TASK DETAILS: Extract every line of the records that contains the word "готовности", matching its case exactly.

SUPPLIED RECORDS:
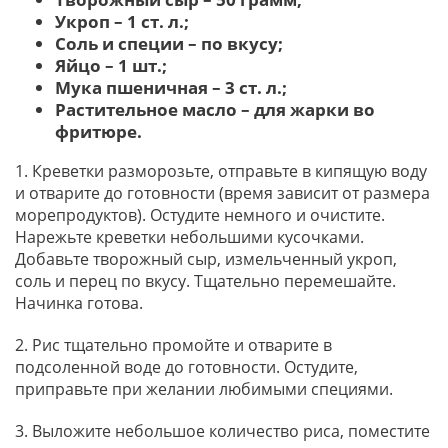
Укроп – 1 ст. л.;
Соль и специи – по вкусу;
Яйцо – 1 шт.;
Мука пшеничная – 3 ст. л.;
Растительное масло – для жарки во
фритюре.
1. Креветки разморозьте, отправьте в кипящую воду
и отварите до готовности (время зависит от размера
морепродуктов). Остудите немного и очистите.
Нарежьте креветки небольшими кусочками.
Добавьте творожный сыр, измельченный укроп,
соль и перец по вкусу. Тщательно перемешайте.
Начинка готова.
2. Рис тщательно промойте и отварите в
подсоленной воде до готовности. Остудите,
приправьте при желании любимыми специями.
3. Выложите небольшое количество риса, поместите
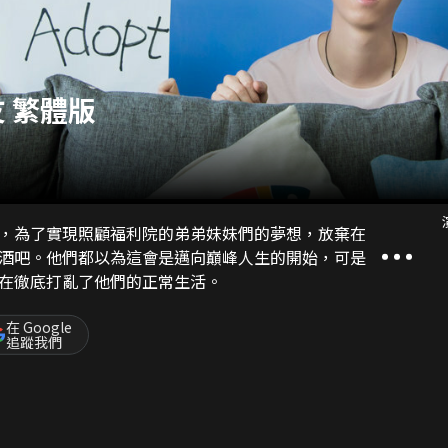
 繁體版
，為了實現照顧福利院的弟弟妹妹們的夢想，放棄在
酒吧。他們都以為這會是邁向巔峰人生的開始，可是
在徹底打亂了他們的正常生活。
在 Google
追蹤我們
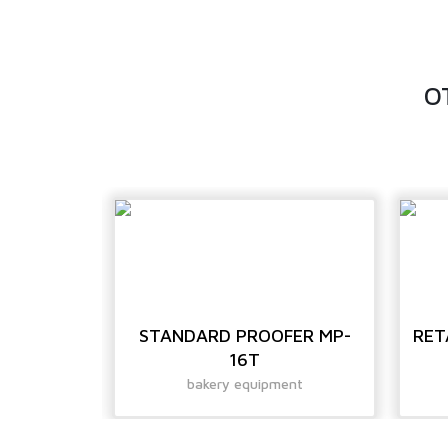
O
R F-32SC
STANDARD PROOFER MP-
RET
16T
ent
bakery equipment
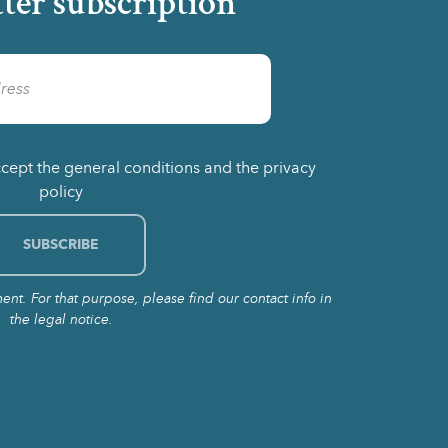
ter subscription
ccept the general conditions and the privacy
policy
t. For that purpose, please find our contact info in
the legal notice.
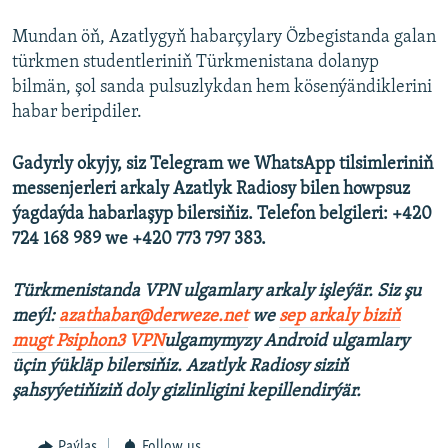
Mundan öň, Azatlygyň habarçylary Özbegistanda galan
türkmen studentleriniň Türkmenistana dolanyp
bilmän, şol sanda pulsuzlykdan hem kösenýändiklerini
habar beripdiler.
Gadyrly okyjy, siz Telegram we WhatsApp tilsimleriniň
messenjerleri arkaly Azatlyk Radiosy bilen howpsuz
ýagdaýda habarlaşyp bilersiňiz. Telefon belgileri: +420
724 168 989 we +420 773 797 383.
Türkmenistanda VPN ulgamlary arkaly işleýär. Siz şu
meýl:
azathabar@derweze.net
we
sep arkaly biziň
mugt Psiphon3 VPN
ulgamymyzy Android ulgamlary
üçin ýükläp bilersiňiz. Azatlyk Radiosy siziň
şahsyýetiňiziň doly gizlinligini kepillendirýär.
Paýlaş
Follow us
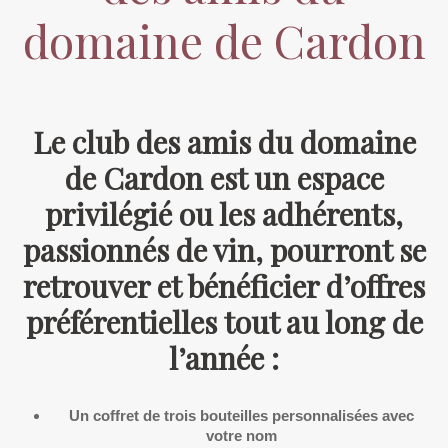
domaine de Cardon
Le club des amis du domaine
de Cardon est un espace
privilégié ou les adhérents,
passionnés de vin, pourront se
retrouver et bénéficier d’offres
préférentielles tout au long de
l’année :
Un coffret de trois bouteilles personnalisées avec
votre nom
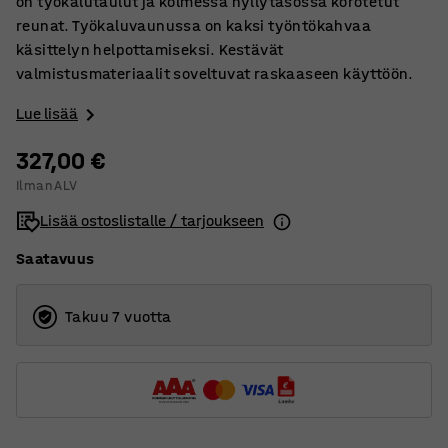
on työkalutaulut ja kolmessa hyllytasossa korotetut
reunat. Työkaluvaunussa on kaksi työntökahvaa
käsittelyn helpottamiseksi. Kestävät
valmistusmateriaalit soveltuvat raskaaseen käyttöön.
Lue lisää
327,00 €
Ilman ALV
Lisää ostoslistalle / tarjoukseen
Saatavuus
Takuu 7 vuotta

TASK OUTPUT:
и отварите до готовности (время зависит от размера
подсоленной воде до готовности. Остудите,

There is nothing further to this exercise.